Skip the images and return the records below exactly.

(EXTRACTED RECORDS)

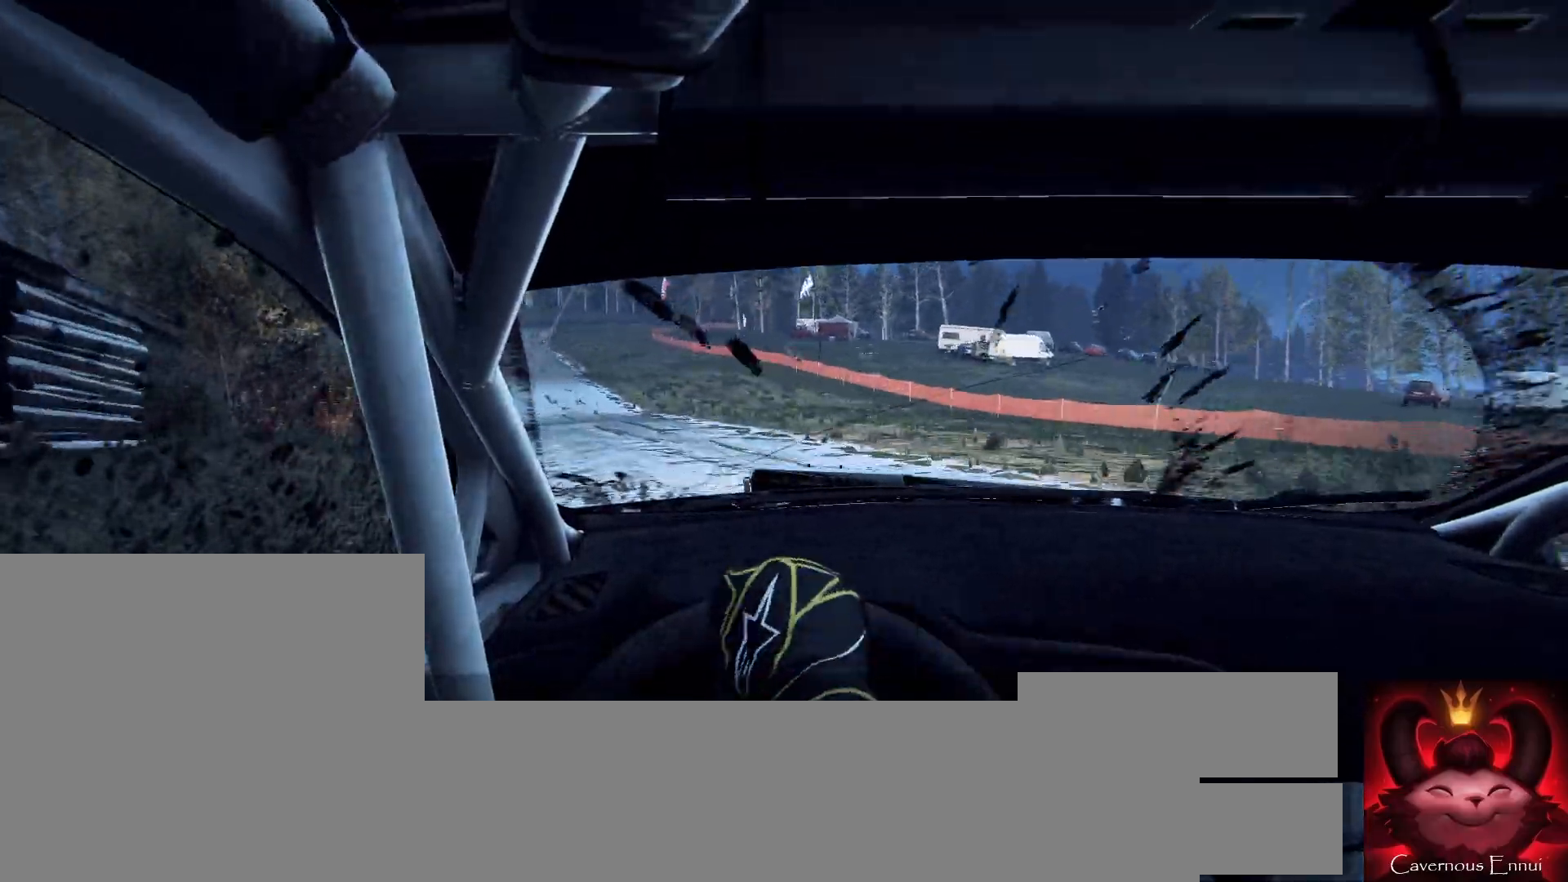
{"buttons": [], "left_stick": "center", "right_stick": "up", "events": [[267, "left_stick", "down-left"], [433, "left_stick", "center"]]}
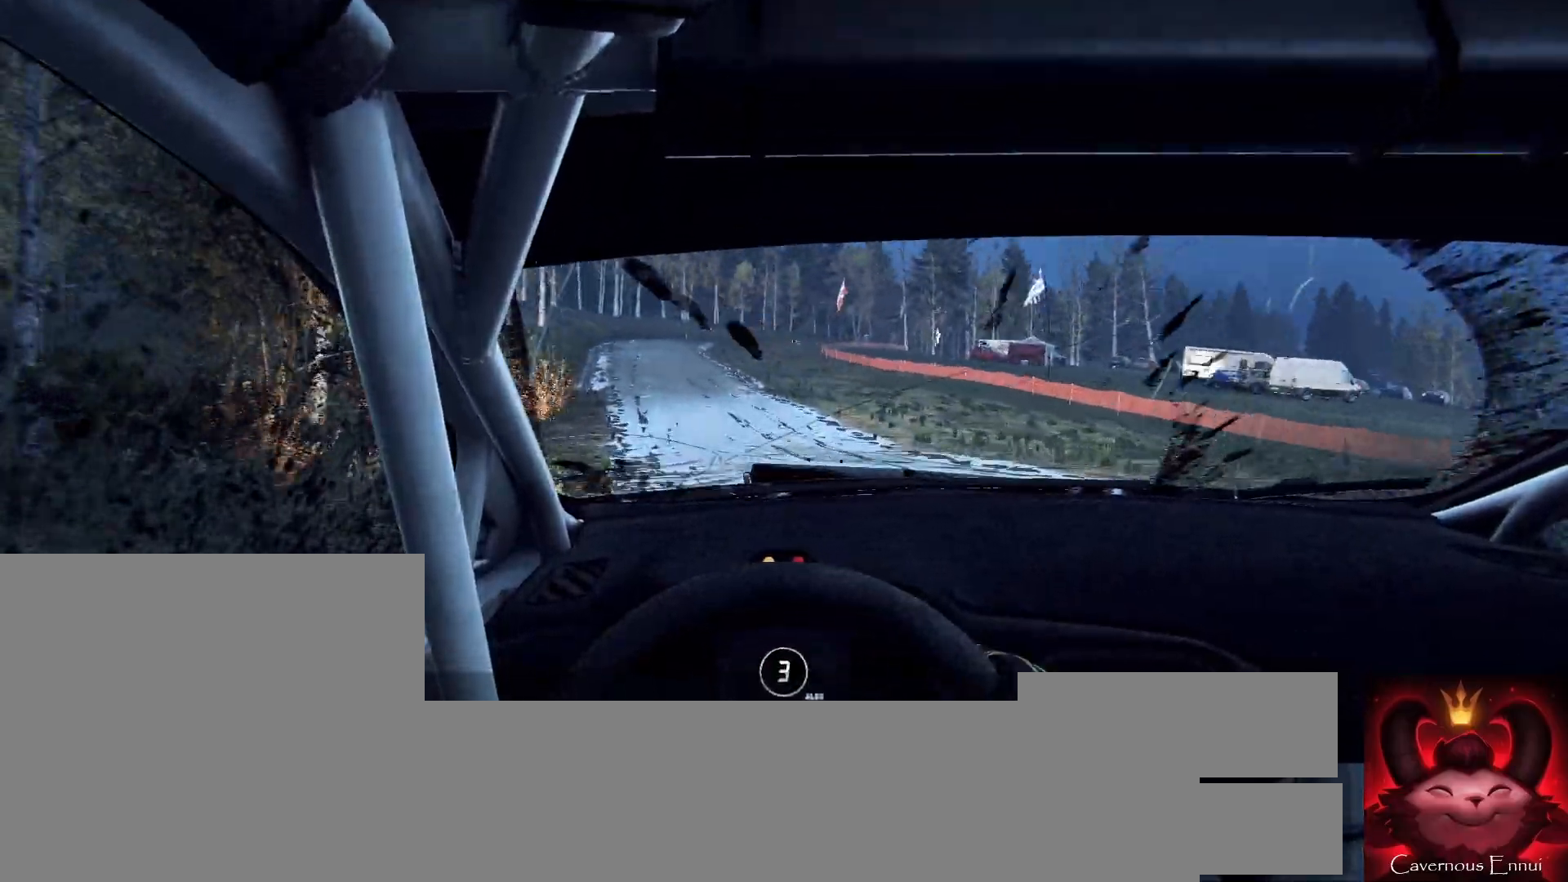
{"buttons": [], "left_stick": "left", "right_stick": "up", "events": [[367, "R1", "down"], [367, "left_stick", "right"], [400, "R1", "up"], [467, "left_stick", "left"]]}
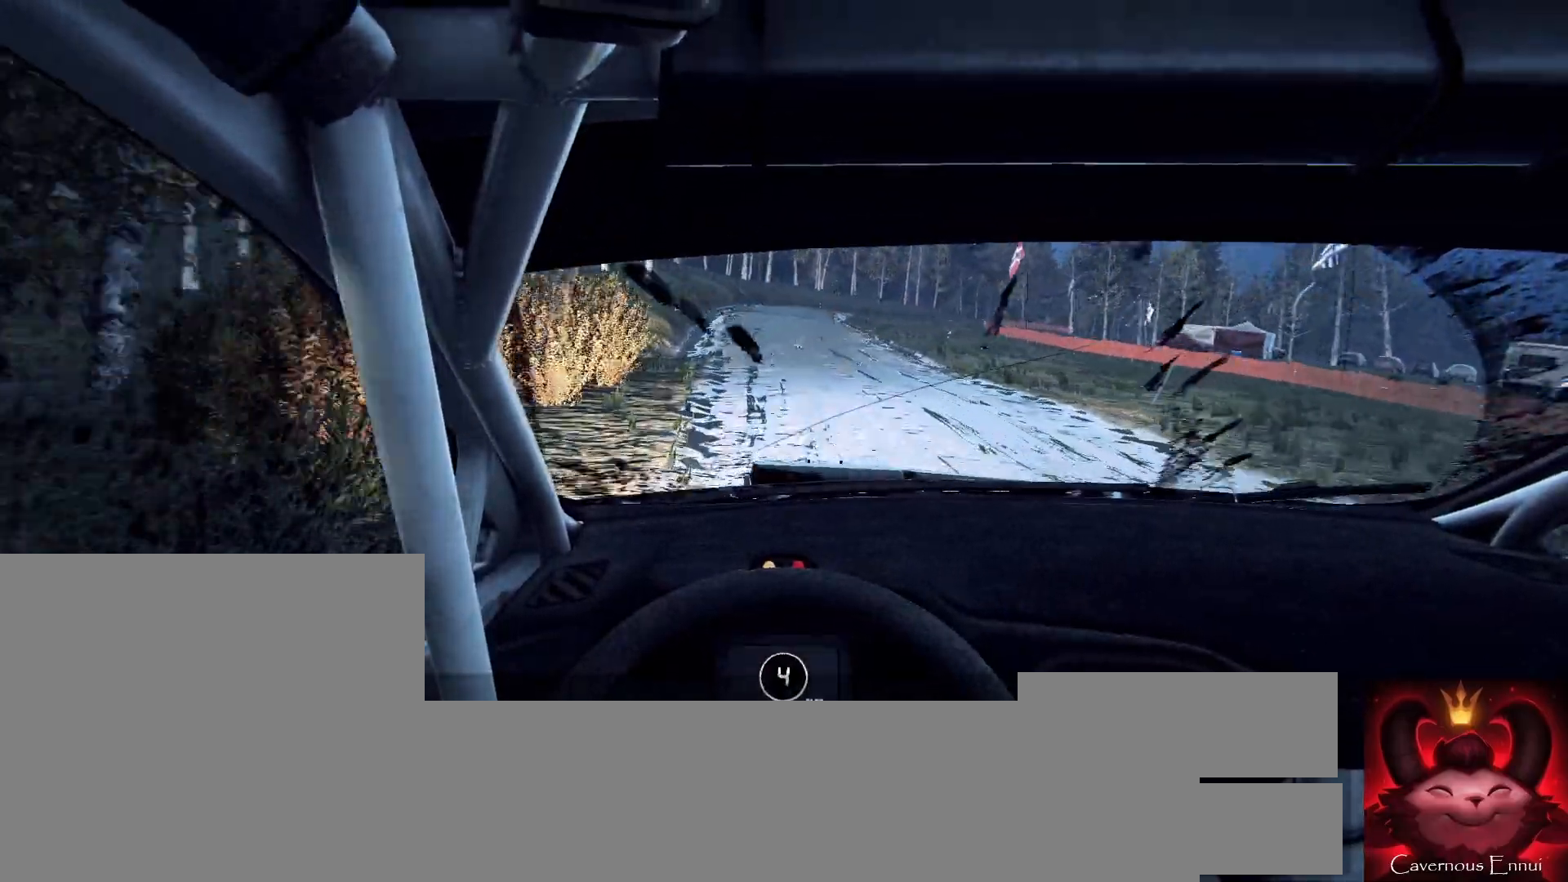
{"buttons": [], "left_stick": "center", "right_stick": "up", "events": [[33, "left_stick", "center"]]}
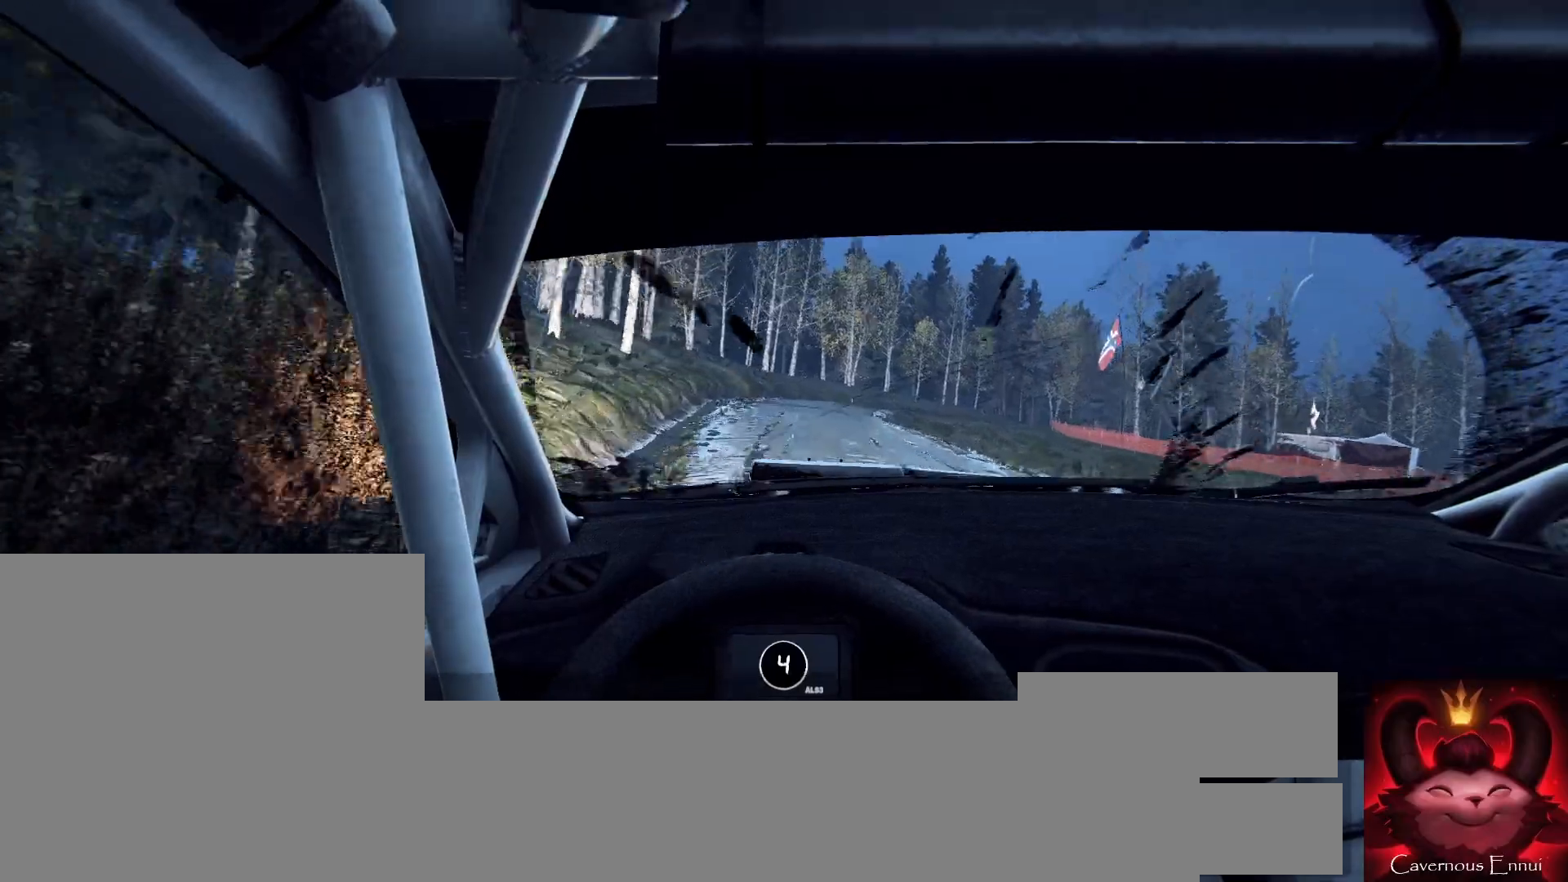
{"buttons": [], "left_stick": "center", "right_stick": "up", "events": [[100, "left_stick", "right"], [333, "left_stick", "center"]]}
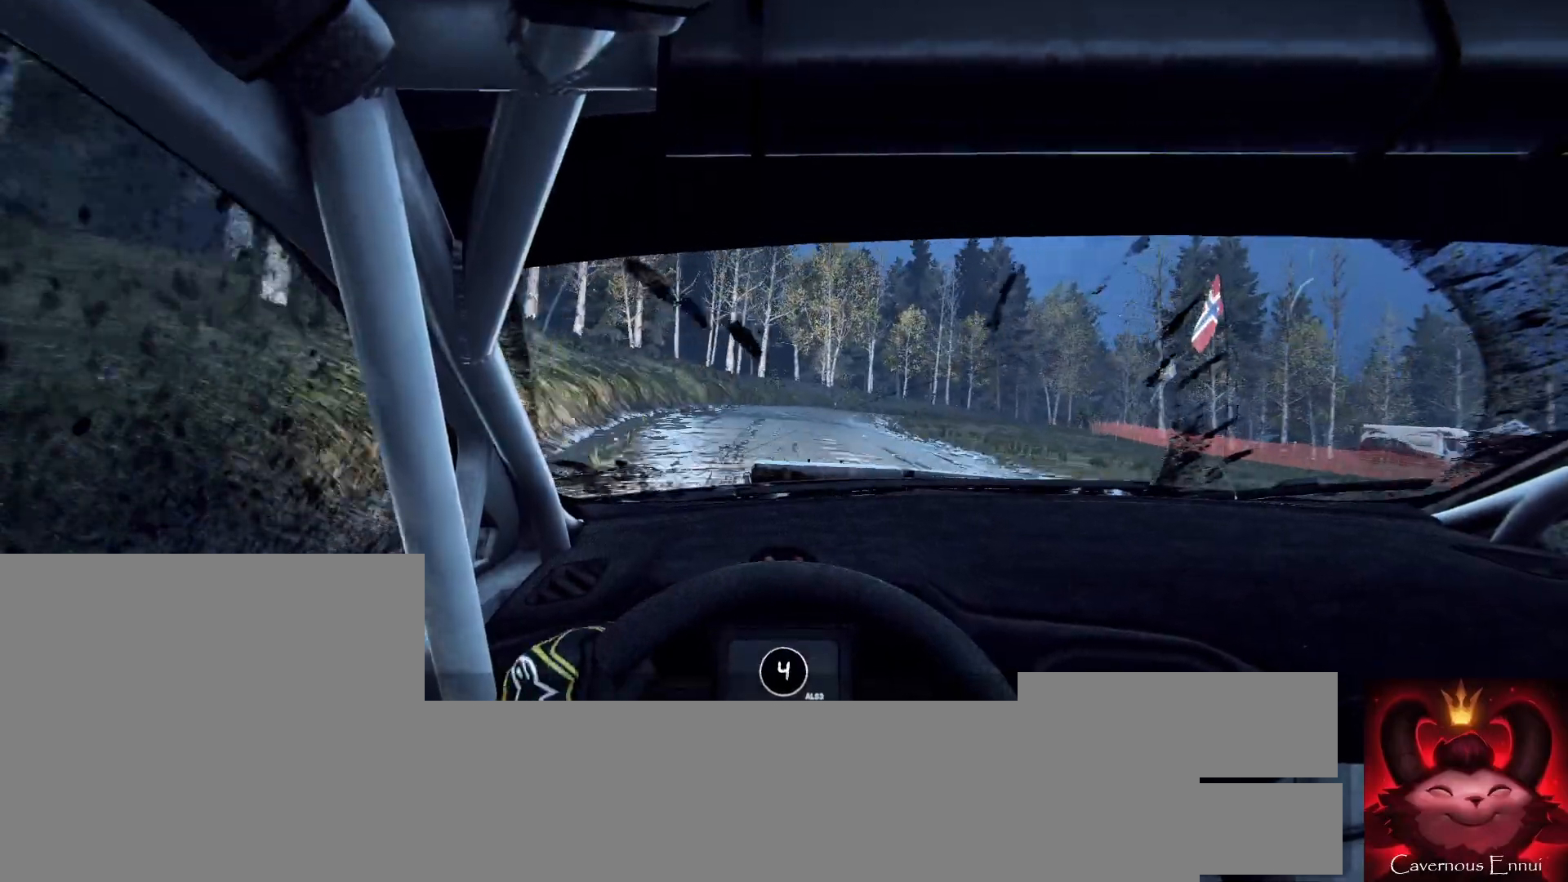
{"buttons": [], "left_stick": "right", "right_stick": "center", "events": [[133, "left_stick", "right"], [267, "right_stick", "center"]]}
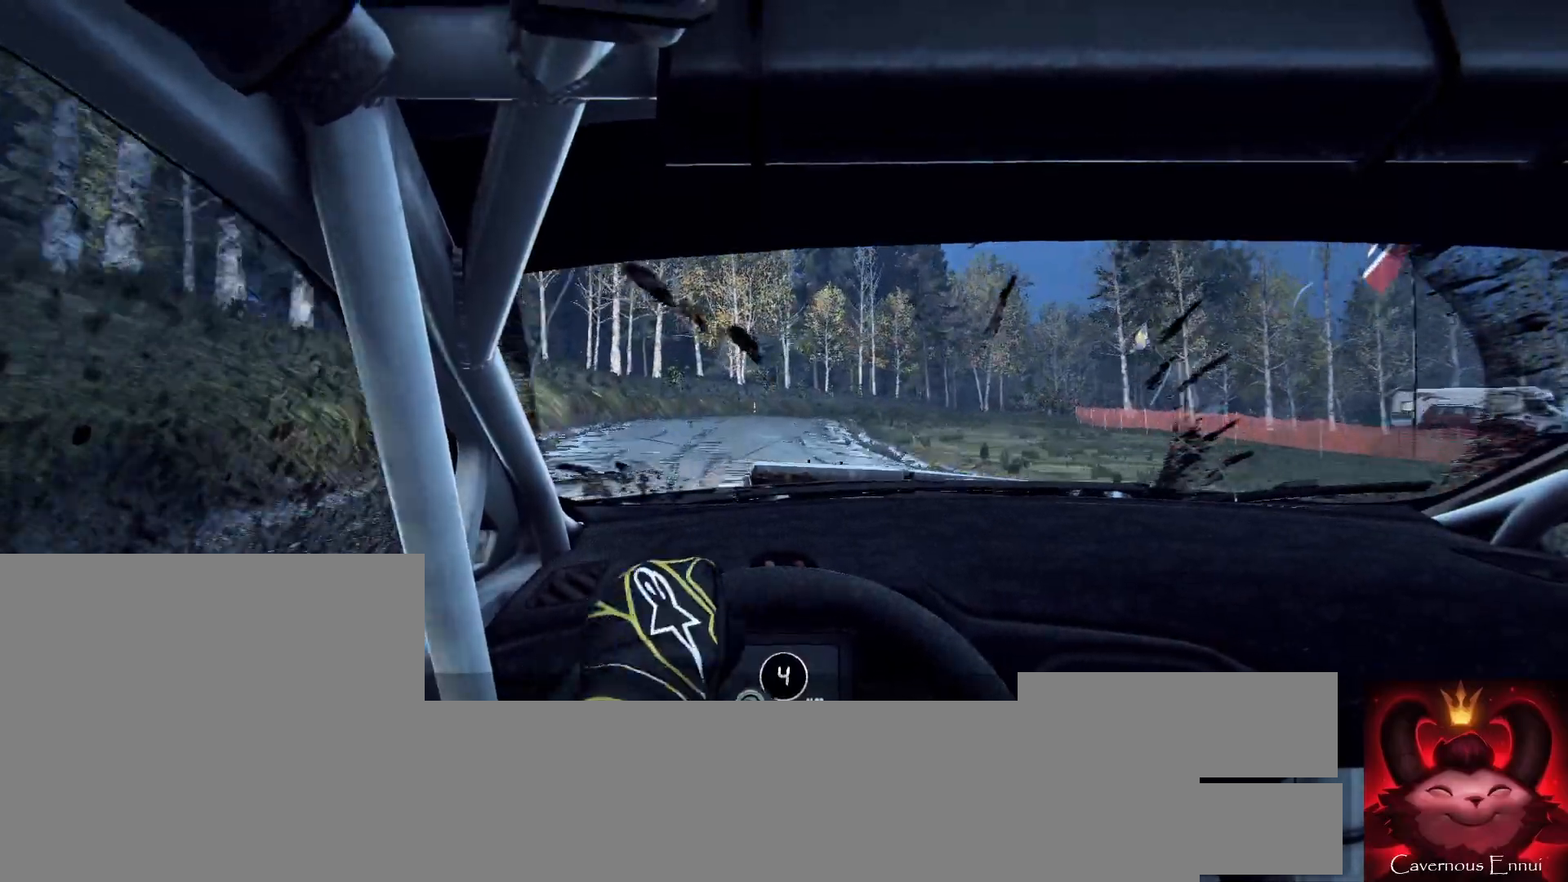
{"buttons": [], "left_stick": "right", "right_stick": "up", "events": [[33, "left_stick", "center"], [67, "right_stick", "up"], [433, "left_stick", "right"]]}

(End EXTRACTED RECORDS)

→ **RESPONSE TO THIS EXERCISE**:
{"buttons": [], "left_stick": "center", "right_stick": "up", "events": [[267, "left_stick", "down-left"], [433, "left_stick", "center"]]}
{"buttons": [], "left_stick": "left", "right_stick": "up", "events": [[367, "R1", "down"], [367, "left_stick", "right"], [400, "R1", "up"], [467, "left_stick", "left"]]}
{"buttons": [], "left_stick": "center", "right_stick": "up", "events": [[33, "left_stick", "center"]]}
{"buttons": [], "left_stick": "center", "right_stick": "up", "events": [[100, "left_stick", "right"], [333, "left_stick", "center"]]}
{"buttons": [], "left_stick": "right", "right_stick": "center", "events": [[133, "left_stick", "right"], [267, "right_stick", "center"]]}
{"buttons": [], "left_stick": "right", "right_stick": "up", "events": [[33, "left_stick", "center"], [67, "right_stick", "up"], [433, "left_stick", "right"]]}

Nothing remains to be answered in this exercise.